I don't think upgrades using install media can work in a general case (which is why we only support online upgrades now). Let's consider just what would happen if you tried to upgrade, let's say, F31+updates to to F32 using install media. (This is a very similar case as F32+updates to F33 Beta.) Note that F31+updates is a moving target, which currently has firefox-80.0-1.fc31. Soon it's going to get firefox 81. In the mean time, F32 install media has a fixed firefox version: firefox-75.0-1.fc32. If you now somehow (against all the upgrade advice that Fedora has put out) do an upgrade using install media, you'll go from firefox 80.0 to 75.0. And that results in exactly the same kind of breakage and downgrade that we are discussing here.

With this, I am just trying to show the absurdity of supporting upgrades using install media -- it's unsupportable. So even if we ship firefox 81 on the F33 beta install media now, we are soon again in a situation where F32+updates has firefox 82 and our install media still has 81.

Now, I do think it's super important that we get a new firefox out in the F33 repos: we need that asap to fix the upgrades. But it's not install media where the updated firefox needs to go :)

Hmm, OK.
BetaBlocker 0

BetaBlocker -1

The data loss argument is the most concerning thing here, but this is just a theoretical problem that might possibly occur if the versions in question are incompatible, not something that has been demonstrated to actually occur on upgrade from F32 to F33. What's important here is to ensure we have shiny new Firefox in the updates repo so that users who install beta can upgrade to the current release in a timely manner.

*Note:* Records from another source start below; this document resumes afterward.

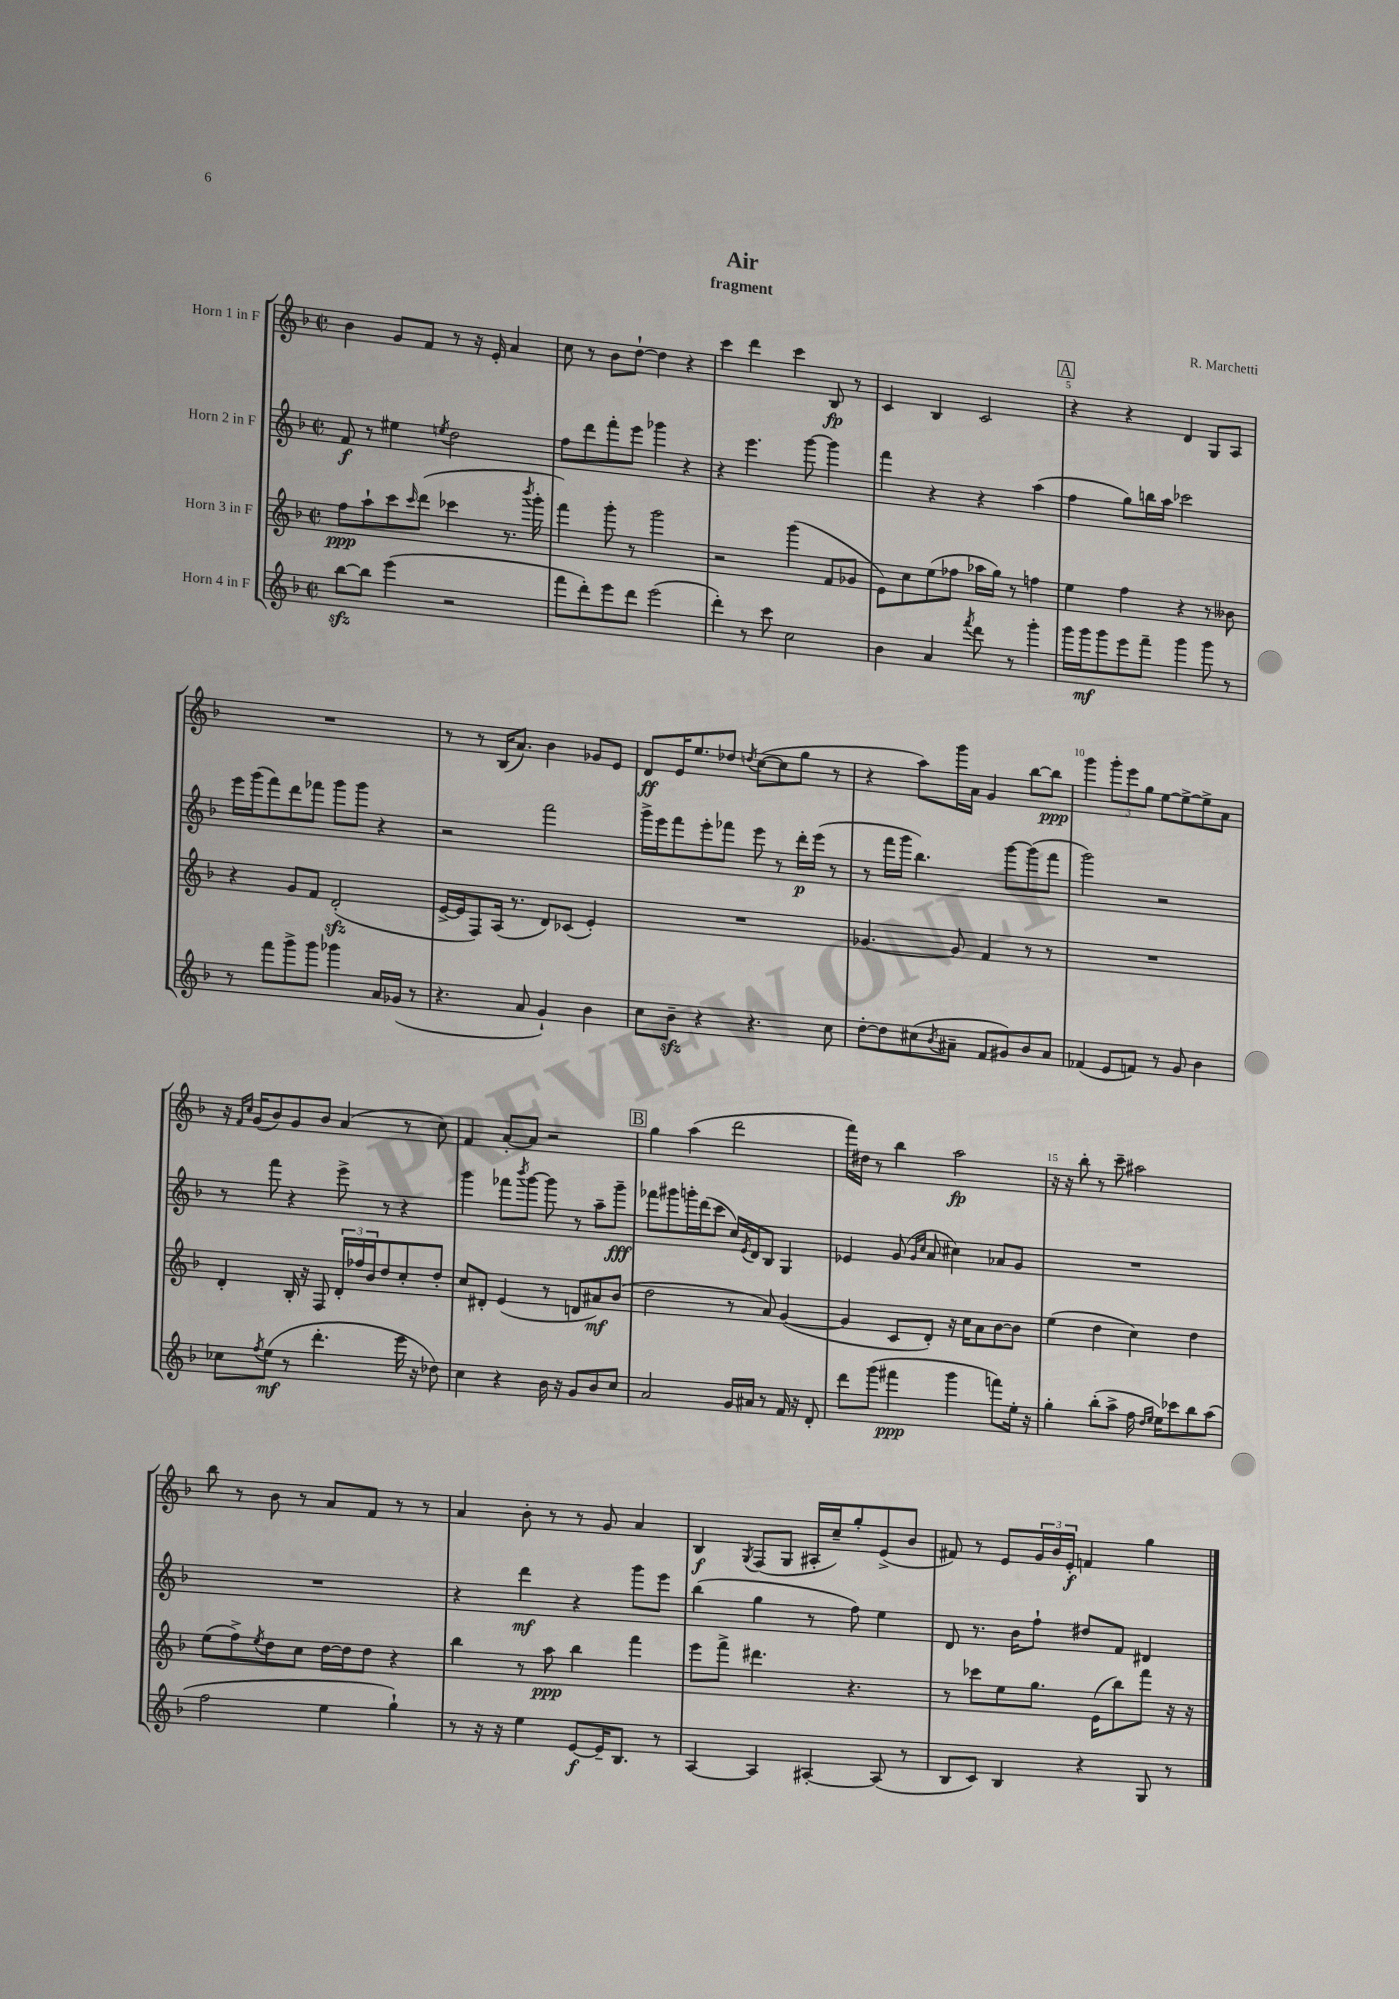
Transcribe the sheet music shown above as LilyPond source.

\header { title = "Air" composer = "R. Marchetti" subtitle = "fragment" }
<<
\new StaffGroup <<
\new Staff = "s0" \with { instrumentName = "Horn 1 in F" } {
    \clef treble \key f \major \defaultTimeSignature \time 2/2
    bes'4 g'8 f'8 r8 r16 e'16-. a'4 |
    c''8 r8 bes'8 d''8~-! d''4 r4 |
    c'''4 d'''4 c'''4 bes8\fp r8 |
    c'4 bes4 c'2 |
    \mark \markup { \box "A" } r4 r4 d'4 g8 a8 |
    R1 |
    r8 r8 bes16( a'8.) bes'4 ges'8 e'8 |
    d'8\ff e'16 e''8. des''8 \acciaccatura { d''8 } c''8~( c''8 g''8 r8 |
    r4 a''8) g'''16 a'16 g'4 bes''8~ bes''8\ppp |
    g'''4 \tuplet 3/2 { g'''8-. e'''8 g''8 } e''8~ e''8~-> e''8-> a'8 |
    r16 \grace { f'16 c''16 } g'16( bes'8) g'8 bes'8 a'4( r8 c''8) |
    f'4 a'8~-. a'8 r2 |
    \mark \markup { \box "B" } g''4 a''4( d'''2 |
    f'''16) dis''16 r8 bes''4 a''2\fp |
    r16 r16 bes''8-. r8 c'''8-- ais''2 |
    bes''8 r8 bes'8 r8 a'8 f'8 r8 r8 |
    a'4 bes'8-. r8 r8 g'8 a'4 |
    bes4\f \acciaccatura { g8 } f8( g8 ais16-. c''16--) g''8-. e'8->( bes'8 |
    fis'8) r8 e'8 \tuplet 3/2 { g'16 bes'16 e'16-.\f } f'4 g''4 \bar "|." |
}
\new Staff = "s1" \with { instrumentName = "Horn 2 in F" } {
    \clef treble \key f \major \defaultTimeSignature \time 2/2
    f'8\f r8 eis''4 \acciaccatura { e''8 } d''2 |
    f''8 d'''8 f'''8-. e'''8 ges'''4 r4 |
    r4 e'''4. g'''8~ g'''4 |
    f'''4 r4 r4 a''4( |
    \mark \markup { \box "A" } f''4 g''8) b''16 a''16 ces'''2 |
    e'''16 g'''16( f'''8) d'''8 fes'''8 g'''8 g'''8 r4 |
    r2 f'''2 |
    g'''16-> e'''16 f'''8 e'''8-. fes'''8 e'''8 r8 d'''16-.\p e'''16( r8 |
    r8 f'''16 g'''16 bes''4.) g'''8~ g'''8( f'''8 |
    g'''2) r2 |
    r8 f'''8 r4 e'''8-> r8 r4 |
    g'''4 fes'''8 \acciaccatura { bes'''8 } g'''8~ g'''8 r8 a''8-- g'''8--\fff |
    \mark \markup { \box "B" } fes'''8 gis'''8 g'''16-. d'''16( c'''8 c''16) \acciaccatura { e'8 } d'16 bes8 g4 |
    ees'4 g'8( \grace { g'16 c''16 } a'8 cis''4) aes'8 g'8 |
    R1 |
    R1 |
    r4 d'''4\mf r4 g'''8 e'''8 |
    bes''4( g''4 r8 f''8) e''4 |
    d'8 r8. bes'16 f''8-! dis''8 f'8 dis'4 \bar "|." |
}
\new Staff = "s2" \with { instrumentName = "Horn 3 in F" } {
    \clef treble \key f \major \defaultTimeSignature \time 2/2
    f''8\ppp a''8-! c'''8 \grace { c'''16 } d'''8( ces'''4 r8. \acciaccatura { bes'''8 } g'''16-. |
    f'''4) g'''8-. r8 g'''2 |
    r2 g'''4( f'8 ges'8 |
    e'8) c''8 e''8( fes''8 aes''16 g''16) r8 f''4 |
    \mark \markup { \box "A" } e''4 f''4 r4 r8 beses'8 |
    r4 g'8 f'8 d'2-.\sfz( |
    e'16~-> e'16 f8) a16( r8. d'8) ces'8( e'4-.) |
    R1 |
    ges'4.~ ges'8 f'4 r8 r8 |
    R1 |
    d'4-. bes16-. r16 f8 \tuplet 3/2 { d'16-. fes''16 bes'16 } d''8 c''8-. d''8-. |
    c''8 dis'8-. e'4( r8 d'8 ais'8\mf) bes'8( |
    \mark \markup { \box "B" } d''2 r8 a'8) g'4~( |
    g'4 c'8 d'8-.) r16 c''16 a'8 bes'8~ bes'8 |
    e''4( d''4 c''4) d''4 |
    e''8( f''8->) \acciaccatura { e''8 } d''8 c''8 d''16~ d''16 d''8 r4 |
    bes''4 r8 a''8\ppp bes''4 f'''4 |
    e'''8 f'''8-> dis'''4. r4. |
    r8 ces'''8 e''8 g''8. e'16( bes''8) f'''8 r16 r16 \bar "|." |
}
\new Staff = "s3" \with { instrumentName = "Horn 4 in F" } {
    \clef treble \key f \major \defaultTimeSignature \time 2/2
    bes''8~\sfz bes''8 e'''4( r2 |
    f'''8 d'''8-.) e'''8 d'''8 e'''2( |
    d'''4-.) r8 c'''8 c''2 |
    bes'4 a'4 \acciaccatura { f'''8 } d'''8 r8 g'''4-. |
    \mark \markup { \box "A" } g'''16 g'''16\mf g'''8 e'''8 f'''8-- g'''4 g'''8 r8 |
    r8 f'''8 g'''8-> g'''8 ges'''4 a'16 ges'16( r8 |
    r4. a'8 g'4-!) bes'4 |
    c''8 bes'8--\sfz r4 r4. c''8 |
    d''8~-. d''8 cis''8( \acciaccatura { bes'8 } ais'8-- f'8 gis'8) bes'8 ais'8 |
    fes'4( e'8 f'8) r8 g'8 bes'4 |
    ces''8 \acciaccatura { f''8 } e''8\mf( r8 d'''4.-. e'''16 r16 des''8) |
    c''4 r4 bes'16 r16 g'8 bes'8 c''8 |
    \mark \markup { \box "B" } a'2 g'16 ais'16 r8 f'16 r16 d'8-. |
    d'''8 g'''8( fis'''4\ppp g'''4 f'''8) e''16-. r16 |
    g''4-. bes''8-.( a''8-> f''16 \grace { d''16 e''16 } e''16) ces'''8 bes''8 a''8( |
    f''2 e''4 g''4-!) |
    r8 r16 r16 e''4 e'8~\f e'16-- bes8. r8 |
    a4~ a4 ais4~-. ais8( r8 |
    bes8 c'8) bes4 r4 g8 r8 \bar "|." |
}
>>
>>
\layout { \context { \Score \override BarNumber.break-visibility = ##(#f #t #t) barNumberVisibility = #(every-nth-bar-number-visible 5) } }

The data loss argument is the most concerning thing here, but this is just a theoretical problem that might possibly occur if the versions in question are incompatible, not something that has been demonstrated to actually occur on upgrade from F32 to F33.

You are mistaken here, see @kparal`s comment where he links two cases of such data loss.

BetaBlocker -1

No beta criterion for this. So it can't be 0Day either.

Ah, from the bug: "Yup, I lost everything when I upgraded from F32 to F33 on Sunday." That's pretty bad. I see the argument for requiring 0day fix to ensure updated Firefox is always used for system upgrades.

0day +1

No beta criterion for this. So it can't be 0Day either.

I don't think we need to be slaves to the release criteria here. Losing your entire Firefox profile is really bad.

AGREED RejectedBetaBlocker

Discussed during the 2020-09-24 Fedora 33 Go/No-Go meeting: [0]

The decision to classify this bug as a "RejectedBlocker (Beta)" was made as a fixed package has been built and will be available in the stable repo on release day.

[0] https://meetbot-raw.fedoraproject.org/fedora-meeting-1/2020-09-24/f33-beta-go_no_go-meeting.2020-09-24-17.00.txt

The following votes have been closed:

Metadata Update from @blockerbot:
- Issue status updated to: Closed (was: Open)

3 years ago

Release F33 is no longer tracked by BlockerBugs, closing this ticket.